Volker Bajus: Rede zur Änderung des Niedersächsischen Justizvollzugsgesetzes

TOP 9: Entwurf eines Gesetzes zur Änderung des Niedersächsischen Justizvollzugsgesetzes und anderer Gesetze


- Es gilt das gesprochene Wort -

Anrede,

nach rund 3 Jahren Beratungszeit ist nun endlich vorliegende, runderneuerte Justizvollzugsgesetz und die damit verbundenen Vollzugsgesetze mehr als überfällig.

Obwohl wir mit einigen Inhalten nicht einverstanden sind, begrüßen wir doch den Abschluss dieses zähen und holperigen Gesetzgebung-Verfahrens, weil einige Punkte dringend der (Neu‑)Regelung bedürfen.

Leider wies der Gesetzgebungsprozess jedoch einige erhebliche Mängel auf. Abgesehen von der langen Dauer und den mehrfach nachgereichten zusätzlichen Inhalte haben offensichtliche Unstimmigkeiten innerhalb der Landesregierung bei zentralen Inhalten - wie den datenschutzrechtlichen Regelungen - zu starken Verzögerungen geführt.

Letztlich war es wohl das Unvermögen der Großen Koalition, sich zu einigen und zugleich belastbare Formulierungen zu finden, dass dazu geführt hat, dass unser allseits geschätzter Gesetzgebungs- und Beratungsdienste (GBD) über die Maße hinaus beansprucht wurde. Denn, ein Großteil der Arbeit, der eigentlich der Landesregierung als Antragsteller oder den Fraktionen des Landtages als Gesetzgeber oblegen hätte, wurde auf den GBD abgewälzt. Unter anderem das Datenschutzkapitel und die Ausführungen zu den Fixierungen.

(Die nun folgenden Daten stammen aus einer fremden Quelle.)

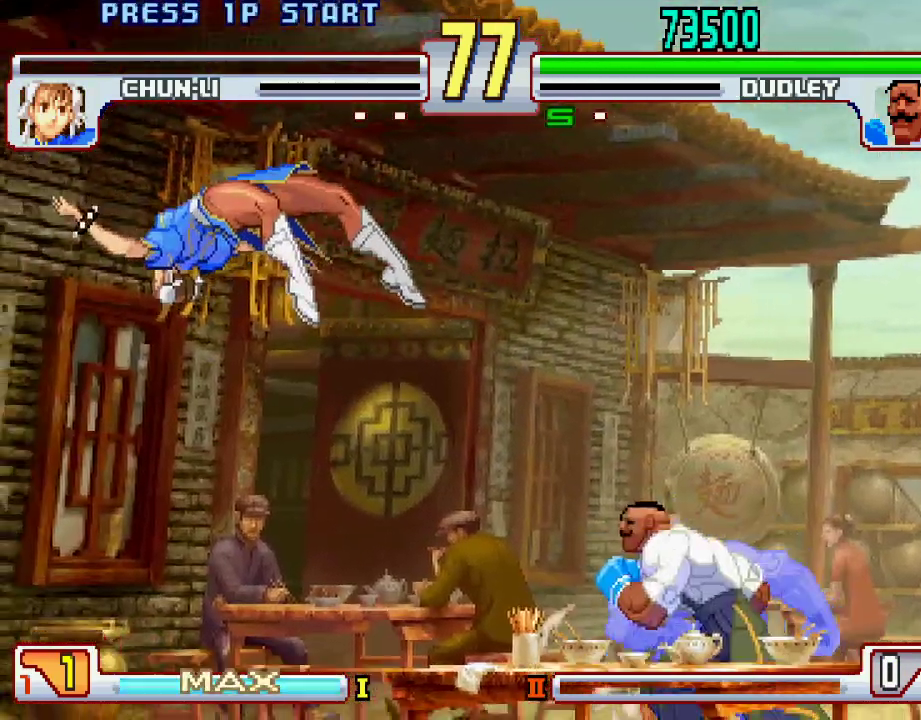
{"buttons": [], "left_stick": "up-left", "events": [[283, "left_stick", "up-left"]]}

Die Groko wollte zwar, war offensichtlich nicht in der Lage. Dem GBD jedenfalls gebührt für seine unermüdliche Arbeit herzlicher Dank und Anerkennung.

Ebenfalls besonderer Dank an die Landesdatenschutz-Beauftragte, die sehr deutlich auf die zahlreichen datenschutzrechtlichen Schwierigkeiten und Risiken sowie ihre diesbezüglichen Bedenken hingewiesen hat.

Anrede,
auch bei dem verfassungsrechtlich sehr anspruchsvollen Aspekt der Fixierung von Gefangenen hat der GBD den wesentlichen Beitrag geleistet. Die letztlich gefundene Lösung ist aus meiner Sicht zufriedenstellend. Sie gibt den Beschäftigten, die in der Not handeln müssen, mehr Rechtssicherheit und rettet Betroffene vor körperlichen Schäden – aber es bleibt ein Eingriff in die Grundrechte - ein schmaler Grat also.

Anrede,

für uns Grüne ist insbesondere die Regelung zur elektronischen Aufenthaltsüberwachung (EAÜ), also der sogenannten elektronischen Fußfessel, nicht zustimmungsfähig. Wir lehnen sie grundsätzlich ab. Nicht nur weil sie eine schwerwiegende Einschränkung der Gefangenen-Rechte bedeutet und unverhältnismäßig ist. Auch der GBD sieht hier ja erhebliche verfassungsrechtliche Risiken. Es muss zudem bezweifelt werden, ob es in der Praxis überhaupt hinreichende Anwendungsfälle gibt. Wir werden den Einsatz jedenfalls kritisch begleiten!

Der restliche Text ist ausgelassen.